BettyHarper · 20/04/2025 09:15

@Strawberriesandpears have you heard of childless collective (used to be gateway women)? They have online support and do in person meet ups, it’s a good way to make friends with other women who don’t have children (not by choice). There are childfree (by choice) support groups too. I joined both in my 40s. I have been making new friends, everyone I’ve met is lovely, we have WhatsApp groups too and it’s fun, positive and supportive.

Thank you, yes I have visited the Gateway website before. To be honest, I found some of the articles on there more upsetting than uplifting. For instance there is one about dying alone. I think it was actually the trigger for a lot of my fears. However, the support groups and meets up are perhaps different? And I am glad you have found them so helpful. Thank you for the suggestion!

Whataninterestinglookingpotato · 20/04/2025 09:41

My mother has a lot of mental health issues. These ruled our childhoods.

my sister (mid 30s) has very similar mental health problems. She’s has chosen not to have children because of this as she would never want to do to a child what our mother did to us and she doesn’t trust that she won’t. It’s the right choice for her. She’s never regretted it so far.
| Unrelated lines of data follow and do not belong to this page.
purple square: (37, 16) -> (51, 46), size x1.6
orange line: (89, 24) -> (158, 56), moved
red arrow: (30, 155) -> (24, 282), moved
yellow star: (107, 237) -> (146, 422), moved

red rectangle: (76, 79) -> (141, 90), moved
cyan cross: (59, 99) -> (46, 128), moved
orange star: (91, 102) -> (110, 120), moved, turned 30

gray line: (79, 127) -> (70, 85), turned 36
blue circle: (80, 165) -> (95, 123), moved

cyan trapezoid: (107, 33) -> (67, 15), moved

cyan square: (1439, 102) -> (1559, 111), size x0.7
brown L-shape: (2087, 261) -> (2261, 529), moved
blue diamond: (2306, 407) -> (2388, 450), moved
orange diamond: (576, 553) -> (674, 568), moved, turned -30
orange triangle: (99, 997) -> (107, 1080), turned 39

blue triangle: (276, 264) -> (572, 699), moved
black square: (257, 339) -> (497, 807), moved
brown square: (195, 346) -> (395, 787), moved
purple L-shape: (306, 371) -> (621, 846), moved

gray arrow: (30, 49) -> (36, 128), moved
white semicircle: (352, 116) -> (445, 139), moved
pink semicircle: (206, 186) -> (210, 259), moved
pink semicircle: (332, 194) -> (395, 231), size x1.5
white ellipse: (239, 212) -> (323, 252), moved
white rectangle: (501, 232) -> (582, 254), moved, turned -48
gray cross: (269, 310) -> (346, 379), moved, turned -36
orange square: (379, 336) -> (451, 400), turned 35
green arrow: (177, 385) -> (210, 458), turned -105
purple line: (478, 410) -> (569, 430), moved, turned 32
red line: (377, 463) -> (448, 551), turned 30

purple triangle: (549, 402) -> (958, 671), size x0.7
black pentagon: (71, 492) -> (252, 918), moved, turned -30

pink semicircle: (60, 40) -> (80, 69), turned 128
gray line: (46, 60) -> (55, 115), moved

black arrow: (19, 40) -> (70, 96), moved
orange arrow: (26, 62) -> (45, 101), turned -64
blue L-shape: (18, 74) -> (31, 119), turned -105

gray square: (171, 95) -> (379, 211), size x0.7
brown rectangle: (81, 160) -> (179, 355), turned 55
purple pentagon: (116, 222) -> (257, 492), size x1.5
Surferosa · 20/04/2025 10:08

Strawberriesandpears · 20/04/2025 08:44

This is my problem - I have no children and have no way to be in another network as I am an only child. I am absolutely terrified of what will happen to me when I am old, and for the last 2 years, I have thought about it every second of the day. I fear being old, alone confused, abaonded and abused. I wake every morning with anxiety in the pit of my stomach and it never leaves me. I am lying in bed right now ready to face another day full of sadness and pure fear.

How can you have no other way of being in a network apart from having a child or siblings? Some of the most well connected and socialable people I know either are only children or don't have kids.

I work in adult social care, assessing those care packages. By far the least lonely elderly people I've met are the ones who have been involved in their community, churches, hobbies, groups etc and many of these don't have children either. It's the ones that have completely absorbed themselves into their nuclear families with no other connections outside it that are the most lonely as their children are either working full time, busy with their own commitments or have moved away.

And the overwhelming abuse of older people comes from family themselves. You just don't hear about it.

You've posted many posts about it. You have no idea how your life will pan out, you may not even need care when your older. You could get run over by a bus this afternoon. The only thing that is sure that if you do get older, you'll completely regret wasting life feeling scared and sorry for yourself than actually going out there and living it.

You only get one shot at life. It's up to you how you want to live it.